(Working data)
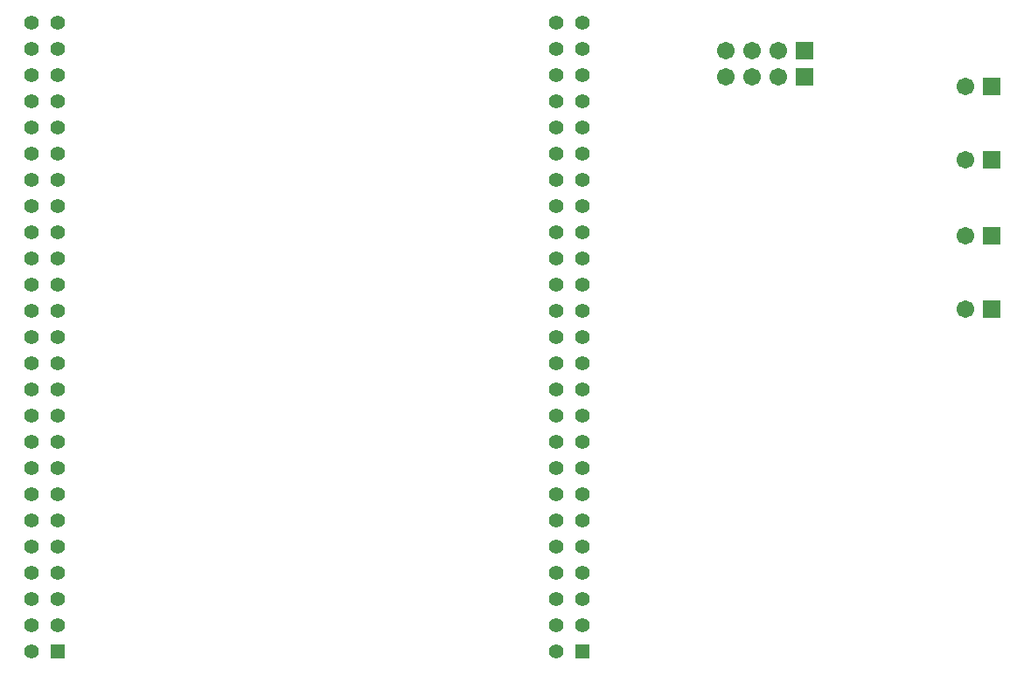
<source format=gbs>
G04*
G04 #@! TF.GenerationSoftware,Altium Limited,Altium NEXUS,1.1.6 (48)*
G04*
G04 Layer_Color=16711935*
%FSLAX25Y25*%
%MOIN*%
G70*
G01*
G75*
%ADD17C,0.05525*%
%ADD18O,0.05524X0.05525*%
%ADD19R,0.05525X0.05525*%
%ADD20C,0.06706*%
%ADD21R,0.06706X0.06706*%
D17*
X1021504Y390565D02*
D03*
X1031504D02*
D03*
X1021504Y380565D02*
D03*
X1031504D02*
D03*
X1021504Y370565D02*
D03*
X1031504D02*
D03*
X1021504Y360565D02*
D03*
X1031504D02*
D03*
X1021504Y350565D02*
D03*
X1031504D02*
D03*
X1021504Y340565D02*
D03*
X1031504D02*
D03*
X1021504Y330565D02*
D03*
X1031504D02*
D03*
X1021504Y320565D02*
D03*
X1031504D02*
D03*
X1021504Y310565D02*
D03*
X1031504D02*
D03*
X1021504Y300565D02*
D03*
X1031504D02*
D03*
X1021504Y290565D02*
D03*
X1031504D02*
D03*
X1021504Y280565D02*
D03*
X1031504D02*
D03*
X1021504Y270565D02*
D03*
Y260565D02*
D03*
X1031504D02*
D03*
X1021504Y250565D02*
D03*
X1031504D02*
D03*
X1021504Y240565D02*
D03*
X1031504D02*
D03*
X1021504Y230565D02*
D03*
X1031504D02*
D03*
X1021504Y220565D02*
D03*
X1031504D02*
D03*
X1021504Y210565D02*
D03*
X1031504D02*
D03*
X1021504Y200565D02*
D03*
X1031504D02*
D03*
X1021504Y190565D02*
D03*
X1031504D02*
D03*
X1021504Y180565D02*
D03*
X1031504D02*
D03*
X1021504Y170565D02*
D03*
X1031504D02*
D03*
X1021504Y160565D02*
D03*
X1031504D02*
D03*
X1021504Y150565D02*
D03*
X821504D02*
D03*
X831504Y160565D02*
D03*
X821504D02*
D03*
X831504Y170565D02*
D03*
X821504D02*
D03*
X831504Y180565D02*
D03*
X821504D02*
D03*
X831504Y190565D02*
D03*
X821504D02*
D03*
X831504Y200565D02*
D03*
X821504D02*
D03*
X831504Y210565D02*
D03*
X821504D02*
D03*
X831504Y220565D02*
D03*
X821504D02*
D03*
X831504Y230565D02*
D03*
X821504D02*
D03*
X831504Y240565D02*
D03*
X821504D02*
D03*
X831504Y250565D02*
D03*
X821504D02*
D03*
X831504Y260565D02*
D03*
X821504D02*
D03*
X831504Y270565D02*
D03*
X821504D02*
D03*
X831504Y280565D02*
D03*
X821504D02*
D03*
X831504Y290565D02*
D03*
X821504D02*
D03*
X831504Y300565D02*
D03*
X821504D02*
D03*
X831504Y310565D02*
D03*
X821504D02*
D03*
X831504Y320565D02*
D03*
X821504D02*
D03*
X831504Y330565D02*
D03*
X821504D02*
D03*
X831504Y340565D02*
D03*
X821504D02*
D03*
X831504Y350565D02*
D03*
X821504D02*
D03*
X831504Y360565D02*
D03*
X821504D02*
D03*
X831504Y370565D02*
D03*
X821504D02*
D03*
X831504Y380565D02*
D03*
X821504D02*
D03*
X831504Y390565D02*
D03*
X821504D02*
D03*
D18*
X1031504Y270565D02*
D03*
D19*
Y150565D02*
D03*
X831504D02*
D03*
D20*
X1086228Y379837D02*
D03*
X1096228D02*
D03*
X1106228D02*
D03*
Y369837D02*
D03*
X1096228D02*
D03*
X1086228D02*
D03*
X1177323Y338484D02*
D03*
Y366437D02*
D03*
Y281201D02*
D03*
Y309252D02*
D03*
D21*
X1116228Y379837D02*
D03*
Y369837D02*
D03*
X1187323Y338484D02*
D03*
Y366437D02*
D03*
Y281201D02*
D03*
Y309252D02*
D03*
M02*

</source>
(End Working data)
(Working data)
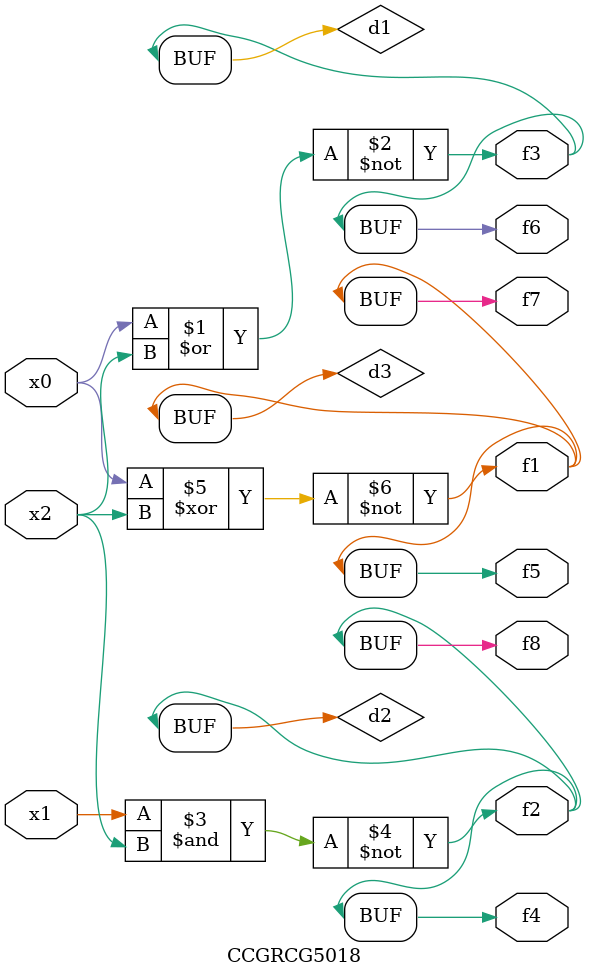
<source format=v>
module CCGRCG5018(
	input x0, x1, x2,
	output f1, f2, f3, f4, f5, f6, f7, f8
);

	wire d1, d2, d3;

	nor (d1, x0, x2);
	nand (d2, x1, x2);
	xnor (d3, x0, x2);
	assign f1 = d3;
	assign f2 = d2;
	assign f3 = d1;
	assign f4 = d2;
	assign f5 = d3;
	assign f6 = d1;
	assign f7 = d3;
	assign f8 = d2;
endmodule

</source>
(End Working data)
* Your goal: Where does the string "assign" occur in the listing above? Return every line that contains it.

* Solution for this exercise:
	assign f1 = d3;
	assign f2 = d2;
	assign f3 = d1;
	assign f4 = d2;
	assign f5 = d3;
	assign f6 = d1;
	assign f7 = d3;
	assign f8 = d2;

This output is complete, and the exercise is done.